-- SELECTED EXTRACT follows --

The other half of the maxim, "promote decentralization", complements the first half, adding a specific technological dimension. The original hackers viewed the large IBM computers to represent an alien to them attitude of corporate mindset - not only by their user base but also their internal structure which stressed strict following of predetermined routines, leaving no space to exploration. Interestingly, the subsequent history has proved the hackers right - decentralization has been a central feature of the Internet (and all network-based development) since its early days.
4. Hackers should be judged by their hacking, not bogus criteria such as degrees, age, race, or position.
An almost classical statement of equality, this has actually been visible throughout the history of the hacker culture. Although the Jargon File (the printed form of which is known as The New Hacker's Dictionary) in its Appendix B ("A Portrait of J. Random Hacker") mentions hackers to be "still predominantly male" and "in the U.S., hackerdom is predominantly Caucasian with strong minorities of Jews (East Coast) and Orientals (West Coast)", it also states that "female hackers are generally respected and dealt with as equals" and "racial and ethnic prejudice is notably uncommon and tends to be met with freezing contempt". Levy recalls Peter Deutsch who was accepted by MIT hackers as equal when only 12, while those with impressive formal credentials were not taken seriously until proving themselves worthy. Levy ínsists that the evaluation criteria of hackers were based on potential rather than 'superficial' personal traits. The Jargon File adds an interesting suggestion that the notable gender- and color-blindness of hackers comes from a positive effect of text-only network channels, where all participants are judged by the quality of their input, not their personal features.
5. You can create art and beauty on a computer.
While this statement seems to be obvious today, it was not so during the early days of computing. These 'counting machines' were often viewed as an antithesis of art and creativity - capable of dull number-crunching but not something beautiful. Only later, when computers learned to paint, talk and make music, did it change. But the actual aesthetics in computing is probably much older than that.
Early hackers developed the aesthetic appreciation of the very program code, and while the aesthetics of programming has somewhat changed over time (e.g. in early days it was considered beautiful to keep a program as short as possible to minimise the number of needed instructions - nowadays it is considered more desirable to leave some 'air' into the program as well as comment it adequately), the phenomenon as such is well alive. The issue can also be linked to the overall appreciation of creativity. Besides more specific technical skills vital for a hacker, Raymond lists also the 'points of style' which have much to do with different aspects of aesthetics (master your mother tongue, learn to sing or play a musical instrument, enjoy science fiction and fantasy literature, study philosophies or martial arts, develop a good sense of wordplay) which again strongly relate to the original statement. Thus, contrary to the popular 'nerd' stereotype with no life outside the computers, real hackers can find beauty in outside world as well.
6. Computers can change your life for the better.

-- SELECTED EXTRACT concluded --
-- SUPPLIED ENTRIES follows --

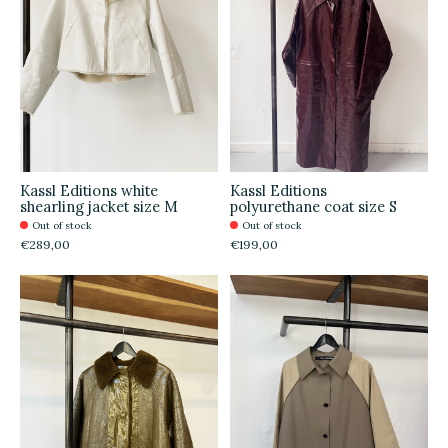
Kassl Editions white
Kassl Editions
shearling jacket size M
polyurethane coat size S
Out of stock
Out of stock
€289,00
€199,00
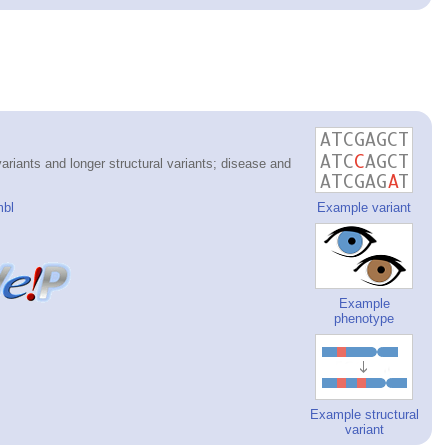
riants and longer structural variants; disease and
mbl
Example variant
Example
phenotype
Example structural
variant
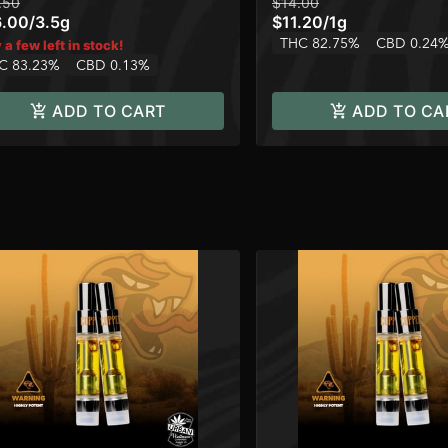
.50
$14.00
6.00
/
3.5g
$11.20
/
1g
THC 82.75%
CBD 0.24
 a few left in stock!
C 83.23%
CBD 0.13%
ADD TO CART
ADD TO CA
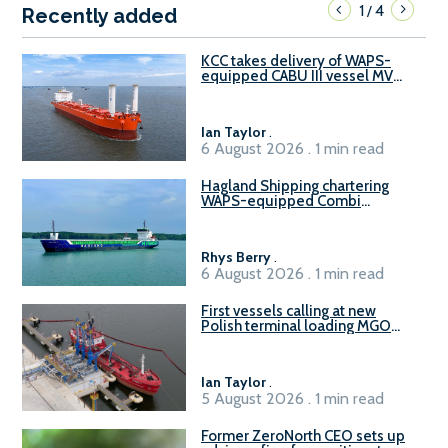
1
4
/
Recently added
KCC takes delivery of WAPS-
equipped CABU III vessel MV
Baltazar
Ian Taylor
.
6 August 2026 . 1 min read
Hagland Shipping chartering
WAPS-equipped Combi
Freighter
Rhys Berry
.
6 August 2026 . 1 min read
First vessels calling at new
Polish terminal loading MGO
and delivering FAME
Ian Taylor
.
5 August 2026 . 1 min read
Former ZeroNorth CEO sets up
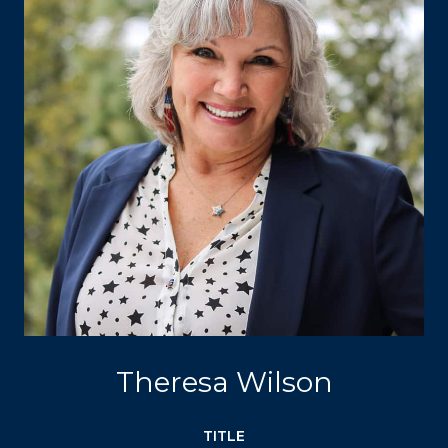
Theresa Wilson
TITLE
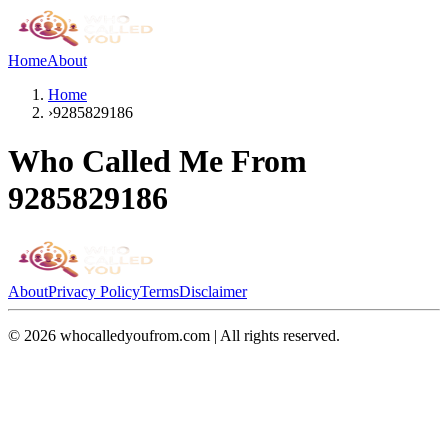
Home
About
Home
›
9285829186
Who Called Me From
9285829186
About
Privacy Policy
Terms
Disclaimer
©
2026
whocalledyoufrom.com | All rights reserved.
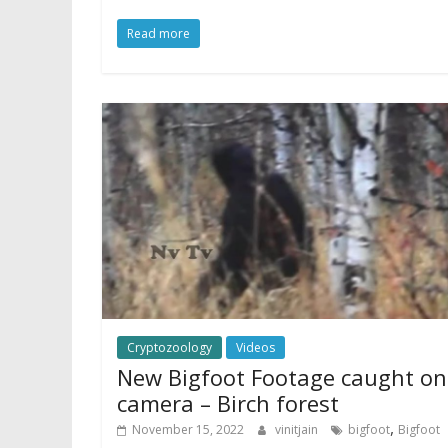
Read more
Cryptozoology
Videos
New Bigfoot Footage caught on
camera – Birch forest
,
November 15, 2022
vinitjain
bigfoot
Bigfoot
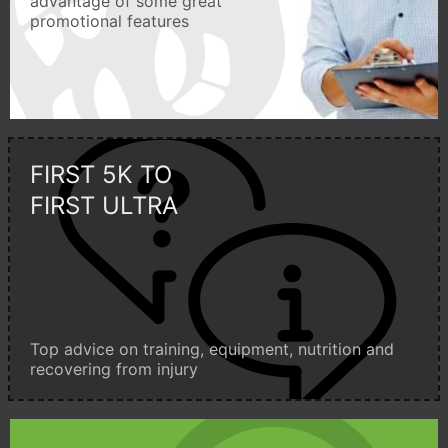
advantage of some great
promotional features
FIRST 5K TO
FIRST ULTRA
Top advice on training, equipment, nutrition and
recovering from injury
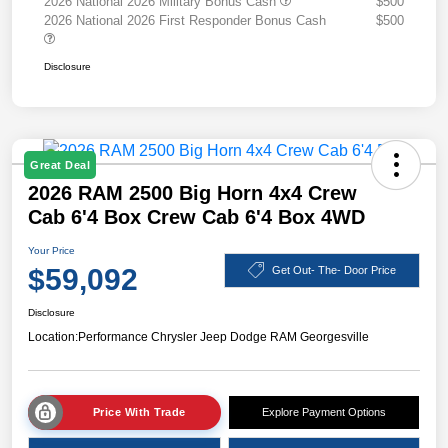
2026 National 2026 Military Bonus Cash
$500
2026 National 2026 First Responder Bonus Cash
$500
Disclosure
Great Deal
2026 RAM 2500 Big Horn 4x4 Crew
Cab 6'4 Box Crew Cab 6'4 Box 4WD
Your Price
$59,092
Get Out- The- Door Price
Disclosure
Location:
Performance Chrysler Jeep Dodge RAM Georgesville
Price With Trade
Explore Payment Options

-- SUPPLIED ENTRIES concluded --

● **EXERCISE REQUIREMENTS**:
**a)** For the passage on the hacker ethic, say yes or no to each statement below and quote the words from the passage that decide it. (i) Peter Deutsch was accepted as an equal by MIT hackers at age 12. (ii) Early hackers thought a program looked best when it was long and heavily commented. (iii) Raymond's points of style include learning to sing or play a musical instrument.
**b)** Rewrite the records from the line containing "riants and longer" through the end of the records, replacing "Disclosure" with "Details" and keeping everything else the same. Leave the pictures out.
The text and the records have nothing to do with each other.

● **RESULTS FOR THE EXERCISE**:
**a)**
(i) Yes: "Levy recalls Peter Deutsch who was accepted by MIT hackers as equal when only 12"
(ii) No: "in early days it was considered beautiful to keep a program as short as possible to minimise the number of needed instructions"
(iii) Yes: "learn to sing or play a musical instrument"

**b)**
riants and longer structural variants; disease and
mbl
Example variant
Example
phenotype
Example structural
variant
.50
$14.00
6.00
/
3.5g
$11.20
/
1g
THC 82.75%
CBD 0.24
 a few left in stock!
C 83.23%
CBD 0.13%
ADD TO CART
ADD TO CA
1
4
/
Recently added
KCC takes delivery of WAPS-
equipped CABU III vessel MV
Baltazar
Ian Taylor
.
6 August 2026 . 1 min read
Hagland Shipping chartering
WAPS-equipped Combi
Freighter
Rhys Berry
.
6 August 2026 . 1 min read
First vessels calling at new
Polish terminal loading MGO
and delivering FAME
Ian Taylor
.
5 August 2026 . 1 min read
Former ZeroNorth CEO sets up
Theresa Wilson
TITLE
Home
About
Home
›
9285829186
Who Called Me From
9285829186
About
Privacy Policy
Terms
Disclaimer
©
2026
whocalledyoufrom.com | All rights reserved.
Read more
Cryptozoology
Videos
New Bigfoot Footage caught on
camera – Birch forest
,
November 15, 2022
vinitjain
bigfoot
Bigfoot
advantage of some great
promotional features
FIRST 5K TO
FIRST ULTRA
Top advice on training, equipment, nutrition and
recovering from injury
2026 National 2026 Military Bonus Cash
$500
2026 National 2026 First Responder Bonus Cash
$500
Details
Great Deal
2026 RAM 2500 Big Horn 4x4 Crew
Cab 6'4 Box Crew Cab 6'4 Box 4WD
Your Price
$59,092
Get Out- The- Door Price
Details
Location:
Performance Chrysler Jeep Dodge RAM Georgesville
Price With Trade
Explore Payment Options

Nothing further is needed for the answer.